I had thought I might report regularly from London, but that turned out to be overly ambitious and impractical. I hadn’t taken my laptop, but just my PocketPC, and while I was able to connect to the hotel’s wifi with the latter, it’s just not a practical device for writing and posting to the blog. Moreover, our days were so full that by the time we’d return to the hotel each evening I generally was too tired to edit and upload photos or write.
It’s just as well we didn’t end up going in February, as that week turned out to be cold, wet and dark. This time, though, the weather was gorgeous and sunny; there was a brief light rain early one morning, but by 10:00 that day the rain had stopped and the sun had come out.
We flew Continental Airline’s BusinessFirst service, thanks to Jeff’s frequent flier miles. That’s really the way to go, allowing you to start your holiday already fairly refreshed, at least somewhat rested, and relatively well-fed. Leaving DCA Tuesday afternoon, and connecting in Newark to a 6:30 p.m. flight, we arrived at London Gatwick at 6:30 Wednesday morning, April 26. After going through customs, we hopped onto the Gatwick Express to Victoria Station, where we transferred to the tube one stop to Pimlico, then a five- to ten-minute walk to our award-winning hotel (where we had a great deal on the room of ₤602 for six nights, a real bargain for that area) , the City Inn Westminster on John Islip Street, just a couple of blocks from the Tate Britain and the Thames.
Arriving at the hotel around 8:30 a.m., we were told that they had no clean rooms available that early, so they held our luggage and we went walking around Westminster, over to the Thames and then north to Victoria Tower Garden, Parliament and the Big Ben clock tower, on up the Thames directly across from the London Eye, over to the Royal Horseguards, through St. James Park to Buckingham Palace and then back to the hotel. By lunchtime, then, we’d already had one spectacular, full morning of sightseeing.

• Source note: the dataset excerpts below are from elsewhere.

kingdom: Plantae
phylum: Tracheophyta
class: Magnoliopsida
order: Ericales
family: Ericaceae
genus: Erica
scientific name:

Checking in, we discovered that Bank of America had protectively, though not so helpfully, placed a freeze on my credit card when the hotel called from London to verify my limit; the charge from London–even though I’d charged tickets for a London theatre just a few days earlier–apparently triggered an automatic freeze because of the overseas location of the vendor. My only other credit card on-hand was my Discover card, which isn’t used in Europe, but a phone call to Bank of America to verify my identity eventually got my card back in service for the hotel bill and the remainder of the trip.
After settling into the room and resting a bit, for dinner we headed to an Indian restaurant in Piccadilly Circus–Chowki–highly recommended by a colleague of mine. And what a great recommendation. Each month Chowki chooses three different regions of India or Pakistan, and offers relatively inexpensive (especially for London, and remarkable considering the quality of the food) “home-style” dishes from those regions; three-course prix fixe “region feasts” allow you to experience a full meal from a given region, all served in a beautiful, organically shaped white bone china thali. For April, the three regions were the North-West Frontier, Lucknow and Goa. Jeff selected the North-West Frontier and I went with Goa; my starter was “curls of squid tossed in a mouth watering carom seeds flavoured masala,” my entree was “queen prawns in spicy gravy with dried Goan red chilli, green chillies and peppercorns, tempered with garlic and curry leaves,” and the dessert from Goa was a “multilayered flavoured homemad cake.” It was all incredibly delicious.
After dinner we walked around Piccadilly and Leicester, and down to Trafalgar Square; Nelson’s Column is undergoing restoration, so was entirely covered with scaffolding (though it actually looked rather cool encased in geometric, blue-lit planks). We took some pictures of the fountains and column at night, and then took the tube back to the hotel, where we quickly fell soundly asleep beneath our plump white duvet.